DIRECTIVES:
**1.** Decide whether each statement agrees with the BonBids case study below. Answer yes or no for each, and quote the words of the text that settle it.
(a) The website launched in September 2016.
(b) Users donate $5 at a time to support a cause.
(c) The team's confusion about the rules was cleared up by the end of the project.
**2.** List every person named in the BonBids case study below.
**3.** In the BonBids case study below, turn the paragraph beginning "Monique Giroux founded Bonbids" into a short bulleted list that keeps its main facts.
== PASSAGE GIVEN
The Scope

Monique Giroux founded Bonbids, an online fundraising game to make supporting causes fun and addicting. The website launched in September 2016 to eliminate the need to hold in-person auctions. Since physical auctions are expensive to host and only reach a limited group of users, Monique wanted to bring that experience online where users around the world could participate in fundraising auctions at any time to support causes they care about.

My Role

I was the project manager as well as team facilitator during our consulting for BonBids. My team consisted of William Man, Elexa St. John-Saaltink and Riri Nagao.


To redesign the user journey in a way where there are magical moments for users. During every step of the way from onboarding to winning the game, users should feel good about putting money towards a good cause and make them want to involve their friends along the way. We want users to fall in love with Bonbids.


BonBids is centered around creating a fun and social fundraising platform wherein users can donate $1 at a time to support a cause and potentially win items. However, the distribution of proceeds to these causes did not match users’ expectations and the complicated site flow was enough to confuse anyone.


When initially introduced to Bonbids, I knew that there was a huge challenge ahead because the rules were complicated throughout the entire process. As a matter of fact, during initial meeting with my team we were trying to make sense of all of the rules and unfamiliar terminology. During the project duration, confusion still lingered.


Target Users

Our initial research revealed BonBids appeals to the following users:

  1. Users who are passionate about supporting causes.
  2. Users who actively seek good deals on items they want and are willing to go the extra mile to save a couple bucks.
  3. Users who are a hybrid of the above two characteristics (the ones that support causes but expects things in return).
====
== EXTRACTED DATA
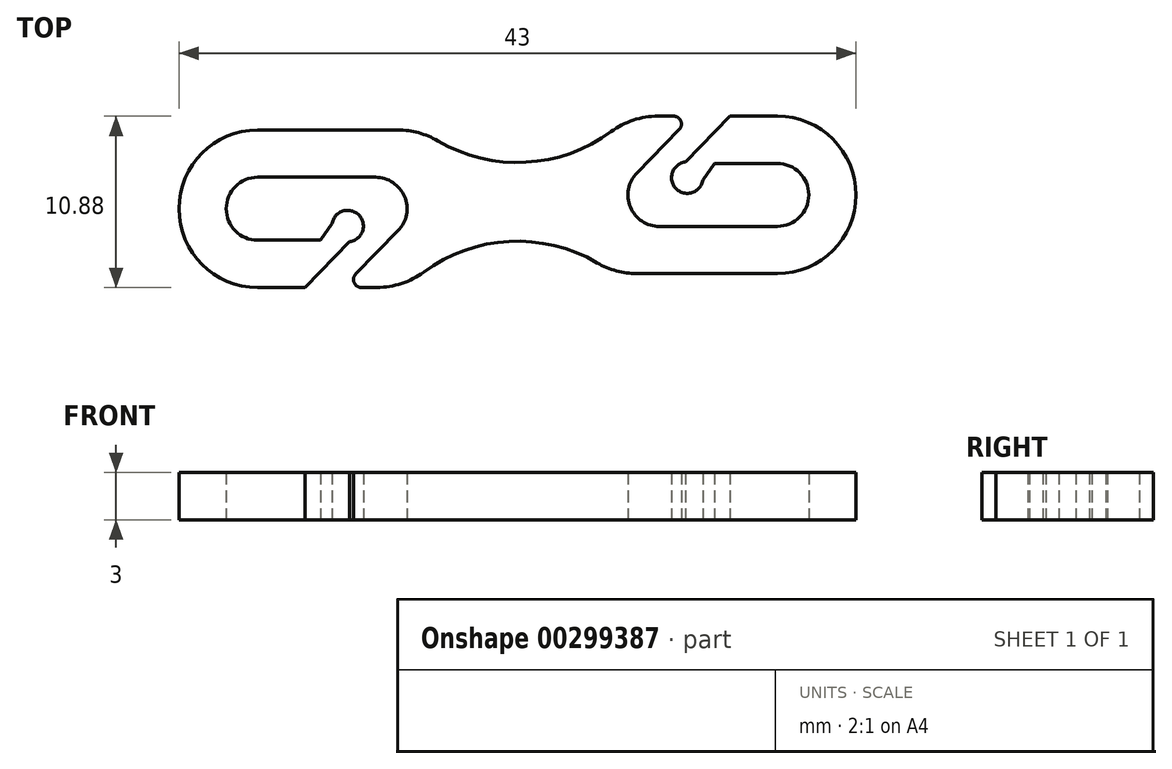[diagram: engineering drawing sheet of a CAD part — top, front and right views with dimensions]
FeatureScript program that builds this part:
annotation { "Feature Type Name" : "Feature", "Feature Type Description" : "" }
export const myFeature = defineFeature(function(context is Context, id is Id, definition is map)
    precondition{}
    {
        {
            var Q0;
            Q0=qCreatedBy(makeId("Top.planeOp"),FACE);
            var sketch = newSketch(context, id + "F0", { "sketchPlane" : qUnion([Q0])});
            skArc(sketch, "E0", {"start": v(-16.5, 5) * mm, "mid": v(-21.5, 0) * mm, "end": v(-16.5, -5) * mm});
            skPoint(sketch, "E0.centerSnap0", {"position": v(-21.5, 0) * mm});
            skLineSegment(sketch, "E1.trimOffspring", {"start": v(-7.59, 5) * mm, "end": v(-16.5, 5) * mm});
            skArc(sketch, "E2.0", {"start": v(-16.5, 2) * mm, "mid": v(-18.5, 0) * mm, "end": v(-16.5, -2) * mm});
            skLineSegment(sketch, "E3.0", {"start": v(-9.02, 2) * mm, "end": v(-16.5, 2) * mm});
            skLineSegment(sketch, "E4.trimOffspring", {"start": v(-13.5, -5) * mm, "end": v(-16.5, -5) * mm});
            skArc(sketch, "E5", {"start": v(-10.66, -2.1) * mm, "mid": v(-10.07, -0.4) * mm, "end": v(-11.77, -0.94) * mm});
            skLineSegment(sketch, "E6", {"start": v(-13.5, -5) * mm, "end": v(-10.66, -2.1) * mm});
            skLineSegment(sketch, "E7", {"start": v(-12.5, -2) * mm, "end": v(-11.77, -0.94) * mm});
            skLineSegment(sketch, "E8.trimOffspring", {"start": v(-12.5, -2) * mm, "end": v(-16.5, -2) * mm});
            skLineSegment(sketch, "E9", {"start": v(-9.91, -5) * mm, "end": v(-8.92, -5) * mm});
            skLineSegment(sketch, "E10", {"start": v(-7.58, -1.4) * mm, "end": v(-10.27, -4.15) * mm});
            skArc(sketch, "E11.filletArc", {"start": v(-10.27, -4.15) * mm, "mid": v(-10.37, -4.7) * mm, "end": v(-9.91, -5) * mm});
            skArc(sketch, "E12.filletArc", {"start": v(-7.58, -1.4) * mm, "mid": v(-7.17, 0.78) * mm, "end": v(-9.02, 2) * mm});
            skArc(sketch, "E13", {"start": v(-5.06, 4.31) * mm, "mid": v(-2.62, 3.29) * mm, "end": v(0, 2.94) * mm});
            skArc(sketch, "E14.filletArc", {"start": v(-5.06, 4.31) * mm, "mid": v(-6.28, 4.83) * mm, "end": v(-7.59, 5) * mm});
            skArc(sketch, "E15", {"start": v(0, -2.06) * mm, "mid": v(-3.13, -2.56) * mm, "end": v(-5.95, -4.02) * mm});
            skArc(sketch, "E16.filletArc", {"start": v(-8.92, -5) * mm, "mid": v(-7.35, -4.75) * mm, "end": v(-5.95, -4.02) * mm});
            skPoint(sketch, "E17.1.0", {"position": v(21.5, 0.88) * mm});
            skLineSegment(sketch, "E17.1.1", {"start": v(7.59, -4.12) * mm, "end": v(16.5, -4.12) * mm});
            skArc(sketch, "E17.1.2", {"start": v(7.58, 2.28) * mm, "mid": v(7.17, 0.1) * mm, "end": v(9.02, -1.12) * mm});
            skLineSegment(sketch, "E17.1.3", {"start": v(13.5, 5.88) * mm, "end": v(10.66, 2.97) * mm});
            skArc(sketch, "E17.1.4", {"start": v(5.06, -3.43) * mm, "mid": v(2.62, -2.41) * mm, "end": v(0, -2.06) * mm});
            skLineSegment(sketch, "E17.1.5", {"start": v(12.5, 2.88) * mm, "end": v(16.5, 2.88) * mm});
            skArc(sketch, "E17.1.6", {"start": v(8.92, 5.88) * mm, "mid": v(7.35, 5.63) * mm, "end": v(5.95, 4.9) * mm});
            skArc(sketch, "E17.1.7", {"start": v(5.06, -3.43) * mm, "mid": v(6.28, -3.95) * mm, "end": v(7.59, -4.12) * mm});
            skArc(sketch, "E17.1.8", {"start": v(16.5, -4.12) * mm, "mid": v(21.5, 0.88) * mm, "end": v(16.5, 5.88) * mm});
            skLineSegment(sketch, "E17.1.9", {"start": v(9.02, -1.12) * mm, "end": v(16.5, -1.12) * mm});
            skLineSegment(sketch, "E17.1.10", {"start": v(13.5, 5.88) * mm, "end": v(16.5, 5.88) * mm});
            skArc(sketch, "E17.1.11", {"start": v(10.66, 2.97) * mm, "mid": v(10.07, 1.28) * mm, "end": v(11.77, 1.82) * mm});
            skLineSegment(sketch, "E17.1.12", {"start": v(7.58, 2.28) * mm, "end": v(10.27, 5.03) * mm});
            skArc(sketch, "E17.1.13", {"start": v(0, 2.94) * mm, "mid": v(3.13, 3.44) * mm, "end": v(5.95, 4.9) * mm});
            skArc(sketch, "E17.1.14", {"start": v(16.5, -1.12) * mm, "mid": v(18.5, 0.88) * mm, "end": v(16.5, 2.88) * mm});
            skLineSegment(sketch, "E17.1.15", {"start": v(9.91, 5.88) * mm, "end": v(8.92, 5.88) * mm});
            skLineSegment(sketch, "E17.1.16", {"start": v(12.5, 2.88) * mm, "end": v(11.77, 1.82) * mm});
            skArc(sketch, "E17.1.17", {"start": v(10.27, 5.03) * mm, "mid": v(10.37, 5.57) * mm, "end": v(9.91, 5.88) * mm});
            skSolve(sketch);
        }
        {
            var Q0;
            Q0=makeQuery(id+"F0.imprint","IMPRINT",FACE,{"disambiguationData":[TD([[makeQuery(id+"F0.imprint","IMPRINT",EDGE,{"derivedFrom":sQuery(id+"F0.wireOp",EDGE,"E0")}),1.0]])]});
            extrude(context, id + "F1", {"entities" : qUnion([Q0]), "depth" : 3 * mm});
        }
    });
====
EXERCISE SOLUTIONS:
**1.**
(a) Yes: "The website launched in September 2016"
(b) No: "users can donate $1 at a time to support a cause"
(c) No: "During the project duration, confusion still lingered."

**2.** Monique Giroux, William Man, Elexa St. John-Saaltink, Riri Nagao

**3.**
- Monique Giroux founded Bonbids, an online fundraising game meant to make supporting causes fun and addicting.
- The website launched in September 2016 to remove the need for in-person auctions.
- Physical auctions are expensive to host and reach only a limited group of users.
- Bonbids moves the auction online so users around the world can join fundraising auctions at any time for causes they care about.